Baking, specifically pie-baking, is something I do well and really enjoy. And every time that I finally get myself in gear and start putting together a pie, I am always pleased and surprised (yes, really) at how my body just takes over. I made a strawberry-rhubarb pie on Memorial Day, and I was listening to a book on tape while I did it, and several times during the course of it, I would "wake up" and see where I was and what my hands were doing without my mind's commands! It is so very simple and easy, that I want to gather up all the women who think it is "too hard" and force them to take a class from me.
Man, the smell of that baking pie...! When I was younger and had more faith in myself, I would not even set a timer, but would just smell the air to know when something was approaching doneness (to be perfectly fair, I did this more with bread, and not pie. But occasionally pie, as well ) and would then start keeping an eye on the last few minutes, which are, as the world in general knows, the most important in a baking project.

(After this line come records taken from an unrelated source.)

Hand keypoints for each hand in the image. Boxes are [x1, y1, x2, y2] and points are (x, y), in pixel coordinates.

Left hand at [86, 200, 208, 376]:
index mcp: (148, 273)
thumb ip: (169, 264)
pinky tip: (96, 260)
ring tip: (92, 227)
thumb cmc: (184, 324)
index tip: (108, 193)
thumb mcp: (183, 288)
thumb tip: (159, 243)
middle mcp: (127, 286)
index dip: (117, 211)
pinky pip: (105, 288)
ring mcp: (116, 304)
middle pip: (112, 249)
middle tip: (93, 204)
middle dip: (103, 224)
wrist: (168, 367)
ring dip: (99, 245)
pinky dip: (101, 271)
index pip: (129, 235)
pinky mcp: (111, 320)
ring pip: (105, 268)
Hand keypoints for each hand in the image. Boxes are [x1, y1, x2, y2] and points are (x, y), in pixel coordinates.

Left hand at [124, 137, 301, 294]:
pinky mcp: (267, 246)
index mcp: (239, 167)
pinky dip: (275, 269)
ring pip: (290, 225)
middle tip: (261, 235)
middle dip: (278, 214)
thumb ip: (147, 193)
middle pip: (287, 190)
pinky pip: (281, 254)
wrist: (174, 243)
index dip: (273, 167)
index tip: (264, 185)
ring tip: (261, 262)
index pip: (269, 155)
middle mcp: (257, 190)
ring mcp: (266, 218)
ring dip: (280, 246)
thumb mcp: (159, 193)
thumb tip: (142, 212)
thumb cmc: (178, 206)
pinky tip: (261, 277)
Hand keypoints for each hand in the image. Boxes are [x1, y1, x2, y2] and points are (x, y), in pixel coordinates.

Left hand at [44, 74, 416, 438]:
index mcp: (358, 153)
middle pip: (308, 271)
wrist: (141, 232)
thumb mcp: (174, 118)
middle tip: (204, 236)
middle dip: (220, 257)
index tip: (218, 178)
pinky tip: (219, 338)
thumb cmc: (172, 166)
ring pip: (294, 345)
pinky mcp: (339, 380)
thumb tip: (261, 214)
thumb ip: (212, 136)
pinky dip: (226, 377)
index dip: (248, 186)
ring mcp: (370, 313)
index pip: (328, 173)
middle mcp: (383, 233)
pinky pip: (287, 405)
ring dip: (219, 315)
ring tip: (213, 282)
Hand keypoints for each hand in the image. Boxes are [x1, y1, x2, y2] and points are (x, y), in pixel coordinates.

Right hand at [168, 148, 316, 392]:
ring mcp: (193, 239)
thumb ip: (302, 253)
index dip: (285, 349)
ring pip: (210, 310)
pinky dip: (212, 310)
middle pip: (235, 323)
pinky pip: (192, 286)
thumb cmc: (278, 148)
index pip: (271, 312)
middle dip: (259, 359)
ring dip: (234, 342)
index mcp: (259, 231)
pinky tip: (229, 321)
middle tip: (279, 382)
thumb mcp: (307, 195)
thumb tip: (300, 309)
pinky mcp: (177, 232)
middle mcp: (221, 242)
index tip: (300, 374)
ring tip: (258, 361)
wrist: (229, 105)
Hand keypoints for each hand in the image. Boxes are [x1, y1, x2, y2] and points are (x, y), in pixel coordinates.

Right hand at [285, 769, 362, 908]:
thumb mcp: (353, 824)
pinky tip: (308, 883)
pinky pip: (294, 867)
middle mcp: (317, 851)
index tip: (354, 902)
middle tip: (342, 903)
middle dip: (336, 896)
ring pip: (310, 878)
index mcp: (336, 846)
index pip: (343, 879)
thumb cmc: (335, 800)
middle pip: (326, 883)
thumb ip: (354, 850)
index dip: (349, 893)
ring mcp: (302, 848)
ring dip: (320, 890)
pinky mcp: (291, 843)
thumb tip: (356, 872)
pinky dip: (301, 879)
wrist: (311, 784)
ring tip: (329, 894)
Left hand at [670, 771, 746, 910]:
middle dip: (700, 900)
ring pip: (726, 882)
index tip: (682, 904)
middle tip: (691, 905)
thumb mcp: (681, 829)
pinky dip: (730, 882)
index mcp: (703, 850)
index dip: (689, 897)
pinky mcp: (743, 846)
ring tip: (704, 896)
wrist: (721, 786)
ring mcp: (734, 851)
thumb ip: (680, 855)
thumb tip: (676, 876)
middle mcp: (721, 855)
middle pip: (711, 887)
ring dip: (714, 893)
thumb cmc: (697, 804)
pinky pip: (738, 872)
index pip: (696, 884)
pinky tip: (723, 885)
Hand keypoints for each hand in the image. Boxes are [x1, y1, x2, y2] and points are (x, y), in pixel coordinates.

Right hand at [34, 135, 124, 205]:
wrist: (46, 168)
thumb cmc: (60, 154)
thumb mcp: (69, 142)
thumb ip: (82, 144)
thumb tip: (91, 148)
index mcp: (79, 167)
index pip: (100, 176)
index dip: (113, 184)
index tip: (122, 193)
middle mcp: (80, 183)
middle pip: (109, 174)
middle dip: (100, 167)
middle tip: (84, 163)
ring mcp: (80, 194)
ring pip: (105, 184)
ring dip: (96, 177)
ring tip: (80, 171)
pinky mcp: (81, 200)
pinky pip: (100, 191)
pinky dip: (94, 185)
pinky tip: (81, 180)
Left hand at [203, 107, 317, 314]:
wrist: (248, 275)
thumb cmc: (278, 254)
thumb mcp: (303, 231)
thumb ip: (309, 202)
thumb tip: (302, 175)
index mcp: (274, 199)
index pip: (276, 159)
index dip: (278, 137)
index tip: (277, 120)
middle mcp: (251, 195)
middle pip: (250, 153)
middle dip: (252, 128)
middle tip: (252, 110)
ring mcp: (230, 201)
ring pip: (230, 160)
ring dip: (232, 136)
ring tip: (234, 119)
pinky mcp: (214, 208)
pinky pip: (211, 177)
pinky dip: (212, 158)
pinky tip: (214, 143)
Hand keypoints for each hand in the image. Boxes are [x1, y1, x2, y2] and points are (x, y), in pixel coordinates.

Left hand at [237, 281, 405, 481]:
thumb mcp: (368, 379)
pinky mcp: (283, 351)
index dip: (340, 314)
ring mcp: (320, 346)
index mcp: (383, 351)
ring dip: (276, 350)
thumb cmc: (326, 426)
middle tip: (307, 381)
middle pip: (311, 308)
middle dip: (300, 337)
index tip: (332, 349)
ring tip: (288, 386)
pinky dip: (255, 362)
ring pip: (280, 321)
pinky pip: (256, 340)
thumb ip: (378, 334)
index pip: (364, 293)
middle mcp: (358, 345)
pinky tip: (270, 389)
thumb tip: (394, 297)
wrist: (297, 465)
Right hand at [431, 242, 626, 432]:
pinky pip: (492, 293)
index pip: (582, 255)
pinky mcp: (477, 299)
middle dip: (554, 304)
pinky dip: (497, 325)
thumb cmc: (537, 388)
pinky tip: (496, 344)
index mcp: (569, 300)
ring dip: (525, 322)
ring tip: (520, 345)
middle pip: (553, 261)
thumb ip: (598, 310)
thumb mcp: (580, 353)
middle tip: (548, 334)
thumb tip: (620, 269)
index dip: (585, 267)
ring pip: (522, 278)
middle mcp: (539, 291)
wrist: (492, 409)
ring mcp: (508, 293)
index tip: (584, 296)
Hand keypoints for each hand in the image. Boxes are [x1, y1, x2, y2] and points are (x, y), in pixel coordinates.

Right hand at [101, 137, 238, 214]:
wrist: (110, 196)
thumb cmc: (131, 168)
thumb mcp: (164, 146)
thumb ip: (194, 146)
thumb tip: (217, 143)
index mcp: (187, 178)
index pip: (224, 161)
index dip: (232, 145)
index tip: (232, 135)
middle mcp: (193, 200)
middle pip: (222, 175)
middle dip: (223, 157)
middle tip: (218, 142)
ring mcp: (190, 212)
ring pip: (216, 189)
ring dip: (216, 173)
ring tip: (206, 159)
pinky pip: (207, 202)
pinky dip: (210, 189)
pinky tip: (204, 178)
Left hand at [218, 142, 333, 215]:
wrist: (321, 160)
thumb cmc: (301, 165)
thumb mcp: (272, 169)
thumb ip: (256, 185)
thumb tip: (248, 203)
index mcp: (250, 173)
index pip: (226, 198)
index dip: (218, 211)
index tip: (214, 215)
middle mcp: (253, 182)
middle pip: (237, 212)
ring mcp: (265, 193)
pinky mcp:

I have finally grown up enough (or gotten old enough -- this is an elderly thing!) to think that a perfect slice of pie is made even more perfect, if that were possible (which obviously it isn't!) by a scoop of good vanilla ice cream, or failing that, some whipped cream. Some form of faintly sweetened cream to go with the pastry, whihc now seems to fill my mouth with too much crumb. Isn't that amazing? I used to LOOOOOVE pie pastry, and make lots of pastry cookies, and eat them without any difficulty. Now, however, the last few bites of pastry make me reach repeatedly for the milk.
Although, sitting here thinking about pastry cookies....yummy. A little orange marmalade, a little powdered sugar...mmm.